CC Photo courtesy of g4ll4is on Flickr
The recent EU court’s ruling on the “right to be forgotten” is an interesting wrinkle in the debates around privacy and public information in the world of cyber-connection. Even those who have carefully guarded what information they have “put out there” can find that information related to their name or face exists online and can be mined and redistributed in any number of ways. While the EU just forced Google to institute a procedure for removing items from the “results” for searches originating in Europe (Google.fr and google.de), they were not forced to delete those items from their “repositiory” of sites. Those who were hoping to have the request option for the US version of Google are out of luck; no court has forced Google to do this for US yet. However, if you want to clean up your “international image”, Jill Scharr’s helpful blog entry has more info on doing that.
Google does offer a procedure to remove “outdated” content. It may take some following-up with them (as the page suggests, since I guess they can take their time and/or refuse). You will also need to do this in conjunction with the webmaster of your site (if you are not your own webmaster).
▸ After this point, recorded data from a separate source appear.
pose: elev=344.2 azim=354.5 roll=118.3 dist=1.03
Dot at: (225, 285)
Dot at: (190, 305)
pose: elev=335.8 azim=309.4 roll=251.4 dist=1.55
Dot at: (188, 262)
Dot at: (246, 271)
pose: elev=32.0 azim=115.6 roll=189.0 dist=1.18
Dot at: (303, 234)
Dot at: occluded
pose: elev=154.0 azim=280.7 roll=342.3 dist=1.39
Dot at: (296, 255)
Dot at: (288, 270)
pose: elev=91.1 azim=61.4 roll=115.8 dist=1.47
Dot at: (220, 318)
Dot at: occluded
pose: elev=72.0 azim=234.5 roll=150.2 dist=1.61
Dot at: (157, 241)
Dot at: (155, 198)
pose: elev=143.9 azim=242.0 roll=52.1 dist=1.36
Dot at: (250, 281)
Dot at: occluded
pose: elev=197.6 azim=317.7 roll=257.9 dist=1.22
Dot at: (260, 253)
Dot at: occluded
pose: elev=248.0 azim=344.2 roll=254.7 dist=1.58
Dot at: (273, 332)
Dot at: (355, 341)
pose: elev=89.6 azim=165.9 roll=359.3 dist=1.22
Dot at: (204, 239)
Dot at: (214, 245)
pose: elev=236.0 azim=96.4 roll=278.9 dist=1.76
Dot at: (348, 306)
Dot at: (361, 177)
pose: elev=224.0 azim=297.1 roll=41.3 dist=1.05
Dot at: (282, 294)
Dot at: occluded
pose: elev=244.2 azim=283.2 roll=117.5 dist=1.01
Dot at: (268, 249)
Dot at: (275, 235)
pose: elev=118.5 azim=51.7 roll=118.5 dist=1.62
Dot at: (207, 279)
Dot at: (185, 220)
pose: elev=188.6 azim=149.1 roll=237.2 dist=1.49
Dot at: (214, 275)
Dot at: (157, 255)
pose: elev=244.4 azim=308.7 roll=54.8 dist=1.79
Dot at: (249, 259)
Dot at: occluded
In the short-run, you can delete passages or pages on your site; however, since they were indexed by Google shortly after you “published” them, they would still show up in a google search. The old/deleted materials will “sink down” in the search-results as more people click on your more recent materials. Your best bet in the interim, is to make old content “private”, and use either text-links to let people know that there is a more current page with a link to new info and/or implement a re-direct URL to the now-current information….an inelegant solution until the google request is acknowledged, but a quick and dirty solution for the time-being.